Visual Based Control Using Human Computer Interface

DOI : 10.17577/IJERTCONV5IS21005

Download Full-Text PDF Cite this Publication

Text Only Version

Visual Based Control Using Human Computer Interface

Varsha N

Dept of CSE

PES College of Engineering, Mandya

Varun N

Dept of ECE Vidyavardhaka College of Engineering,


Abstract- A Human Computer Interface (HCI) System for playing games is designed here for more natural communication with the machines. The system presented here is a vision-based system for detection of long voluntary eye blinks and interpretation of blink patterns for communication between man and machine. This system replaces the mouse with the human face as a new way to interact with the computer. Facial features (nose tip and eyes) are detected and tracked in real-time to use their actions as mouse events. The coordinates and movement of the nose tip in the live video feed are translated to become the coordinates and movement of the mouse pointer on the application. The left/right eye blinks fire left/right mouse click events. The system works with inexpensive USB cameras and runs at a frame rate of 30 frames per second.

Keywords- Human Computer Interface (HCI), SSR Filter.


    This project aims to present an application that is capable of replacing the traditional mouse with the human face as a new way to interact with the computer. Facial features (nose tip and eyes) are detected and tracked in real-time to use their actions as mouse events. The coordinates and movement of the nose tip in the live video feed are translated to become the coordinates and movement of the mouse pointer on the users screen. The left/right eye blinks fire left/right mouse click events. The only external device that the user needs is a webcam that feeds the program with the video stream. One way to achieve that is to capture the desired feature with a webcam and monitor its action in order to translate it to some events that communicate with the computer. The nose tip was selected as the pointing device as it is more comfortable to use it as the feature that moves the mouse pointer and defines its coordinates. Eyes were used to simulate mouse clicks, so the user can fire their events as he blinks.

    An Algorithm is used that detects and tracks the desired facial features precisely, and fast enough to be applied in real-time.


    The system uses color, motion, and correlation-based template matching to detect and track faces. It can detect and track different size faces at various distances to the camera. This allows users to move closer or farther from the camera and still be detected automatically. To aBchieve this, the system uses image pyramids [60], Each pyramid consists of eight levels. The highest resolution image in the pyramid is

    the 640 × 480 video frame, and the lowest resolution image contains 32 × 24 pixels. In each level of the pyramid, the system searches for a face of size 12 ×16. This approach allows the system to operate in real time. The level of the pyramid at which the face is detected can then be used to infer the true size and location of the face, which is the size and location of the face in the original video frame. In the case where the person is far from the camera and appears relatively small in the video frame, the system can efficiently detect the face in a high-resolution level of the pyramid. In the case where the person is close to the camera and therefore appears relatively large in the original video frame, the face is detected efficiently in a lower resolution level of the pyramid. The face tracking algorithm computes pyramids PColor and PMotion from the result of a color histogram lookup C and a motion image M, as described in Sections I and II hereafter. These pyramids are used to mask the pyramid PInput of the input video frame to yield a pyramid PMaskedInput, which is then used to compute a pyramid PCorrelation of template correlation values.

▸ **STATED GOAL**
Could you write the next part of the paper on controlling a computer with facial movements, starting right after its last sentence? The entries that follow come from a different source than the paper above.

▸ **ITEMS**
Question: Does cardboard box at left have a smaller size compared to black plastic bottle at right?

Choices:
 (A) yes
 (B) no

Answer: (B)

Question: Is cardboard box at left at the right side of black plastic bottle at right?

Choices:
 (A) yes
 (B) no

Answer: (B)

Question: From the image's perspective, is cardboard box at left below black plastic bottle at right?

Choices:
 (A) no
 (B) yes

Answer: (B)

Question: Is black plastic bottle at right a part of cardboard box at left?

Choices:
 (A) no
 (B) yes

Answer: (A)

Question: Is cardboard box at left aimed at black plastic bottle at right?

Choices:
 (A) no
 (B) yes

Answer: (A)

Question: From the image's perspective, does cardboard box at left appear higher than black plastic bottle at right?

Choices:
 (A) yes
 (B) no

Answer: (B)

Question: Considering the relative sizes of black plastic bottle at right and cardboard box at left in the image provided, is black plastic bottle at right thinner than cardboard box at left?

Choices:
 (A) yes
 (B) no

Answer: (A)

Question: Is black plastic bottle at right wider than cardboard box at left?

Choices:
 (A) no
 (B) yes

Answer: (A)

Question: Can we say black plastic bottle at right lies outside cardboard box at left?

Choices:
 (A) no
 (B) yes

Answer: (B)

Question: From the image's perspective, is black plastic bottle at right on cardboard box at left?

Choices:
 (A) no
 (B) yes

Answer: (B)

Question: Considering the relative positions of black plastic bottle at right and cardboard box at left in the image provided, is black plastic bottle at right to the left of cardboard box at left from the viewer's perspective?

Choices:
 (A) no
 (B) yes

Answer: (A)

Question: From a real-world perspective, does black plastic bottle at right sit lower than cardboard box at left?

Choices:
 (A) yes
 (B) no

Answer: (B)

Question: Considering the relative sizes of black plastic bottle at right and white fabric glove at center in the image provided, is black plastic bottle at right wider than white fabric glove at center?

▸ **SOLVED EXERCISE**
    An image consists of a two-dimensional array of numbers. The color or gray shade displayed for a given picture element (pixel) depends on the number stored in the array for that pixel. The simplest type of image data is black and white. It is a binary image since each pixel is either 0 or 1. The next, more complex type of image data is gray scale, where each pixel takes on a value between zero and the number of gray scales or gray levels that the scanner can record. These images appear like common black-and white photographs | they are black, white, and shades of gray. Most gray scale images today have 256 shades of gray. People can distinguish about 40 shades of gray, so a 256-shade image looks like a photograph." This concentrates on gray scale images. The most complex type of image is color. Color images are similar to gray scale except that there are three bands, or channels, corresponding to the colors red, green, and blue. Thus, each pixel has three values associated with it. A color scanner uses red, green, and blue letters to produce those values. Images are available via the Internet, scanners, and digital cameras. Any picture shown on the Internet can be downloaded by pressing the right mouse button when the pointer is on the image. This brings the image to your PC usually in a JPEG format. Your Internet access software and other software packages can convert that to a TIFF or BMP.

    Figure-3.1 face recognition pre-processing


    As in the skin color analysis, a preprocessing maskhere, the motion mask is created to aid face detection. The analysis is based on the assumption that, if the user moves, frame differencing should find the pixels where motion occurs in the image. The frame differencing creates the motion image .

    M(x, y) = |It(x, y) It1(x, y)| (1) where the pixel values M(x, y) are the absolute difference between the grayscale values of the current image frame It and the previous image frame It1 (grayscale values are provided by the Y channel of the YUV color image). Since the frame rate of the camera used is 15 frames per second, those frames represent images taken approximately 67 ms apart. A higher frame rate may require the algorithm to be modified to maintain a similar temporal separation between frames.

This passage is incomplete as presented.